Nevertheless, in a similar timeframe to my Excel project, I had the below chart:
With more data, I can see that Clearing Adoption for UK market participants in Repo is relatively stable, but ranges from 18-28% for any particular week. There are no signs that clearing use dropped at year-end or quarter-end.
It is not a materially different answer to the ones provided by either ChatGPT or Excel. So why bother?
⚖️Pros and Cons
With my first look at repo data, I learned the following about researching with ChatGPT/LLMs;
Do: Ask LLMs for “quick answers”, which are sufficient for 90% of people, 90% of the time. I tend to live in the other 19% of use-cases. Maybe you do too!
Don’t: Discount LLMs because they get the answer wrong. By outsourcing coding to an LLM, I was able to get more data and conduct better analysis than using Excel alone.
Best: An ideal LLM would prompt back. “That is not a simple question buddy. Let’s look into the data together - Excel or Python today?”.
In Summary
Asking an LLM a question is not a shortcut to understanding data — it’s an invitation to explore it.

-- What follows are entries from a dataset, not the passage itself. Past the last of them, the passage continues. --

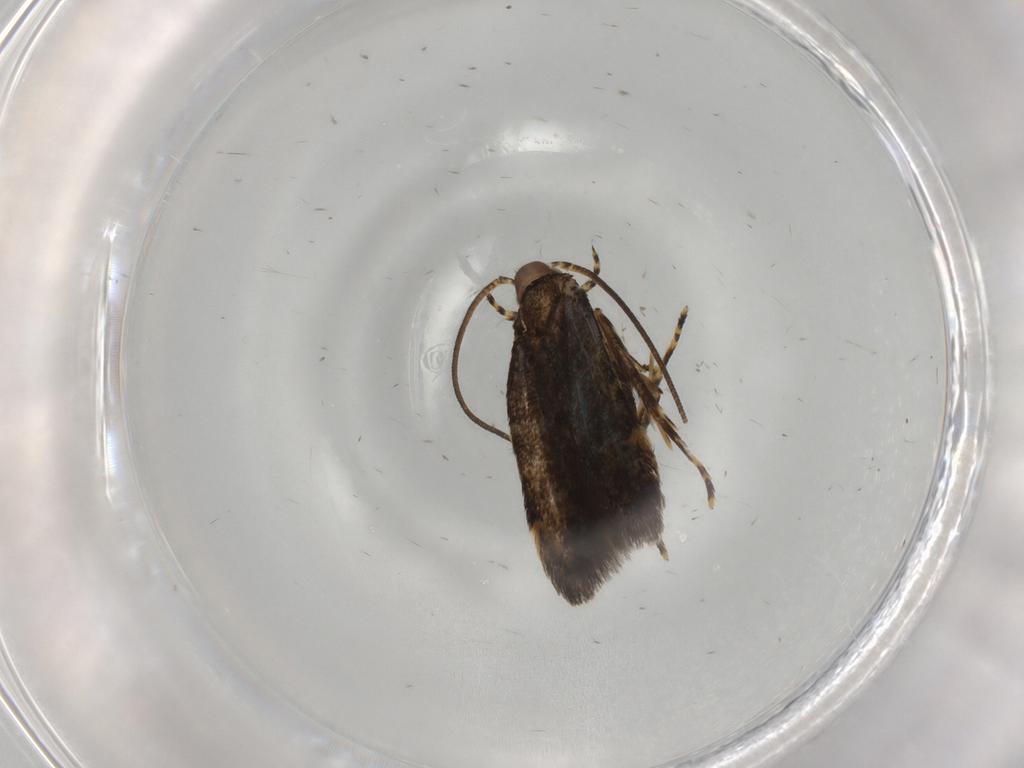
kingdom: Animalia
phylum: Arthropoda
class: Insecta
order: Lepidoptera
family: Oecophoridae
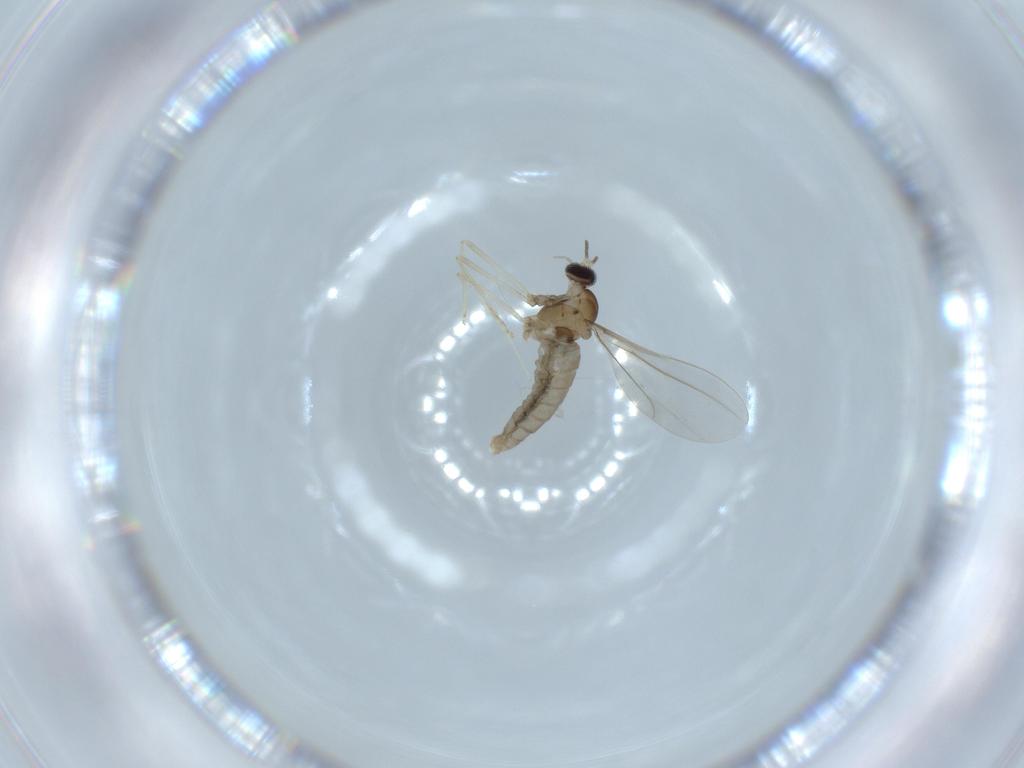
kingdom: Animalia
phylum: Arthropoda
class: Insecta
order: Diptera
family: Cecidomyiidae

ChatGPT’s answer to “How much of the UK Gilt repo market is cleared?” wasn’t wrong, but it wasn’t right either. It wasn’t specific or nuanced. That’s a problem when data is messy, overlapping, incomplete etc.
Excel beats ChatGPT when it comes to engaging with the data….
…but coding with an LLM beats Excel, opening the door to analysing more data.
Combining Excel, Python, and ChatGPT — rather than choosing between them — provides the best of all three: fast answers, better charts, and a deeper understanding of the data.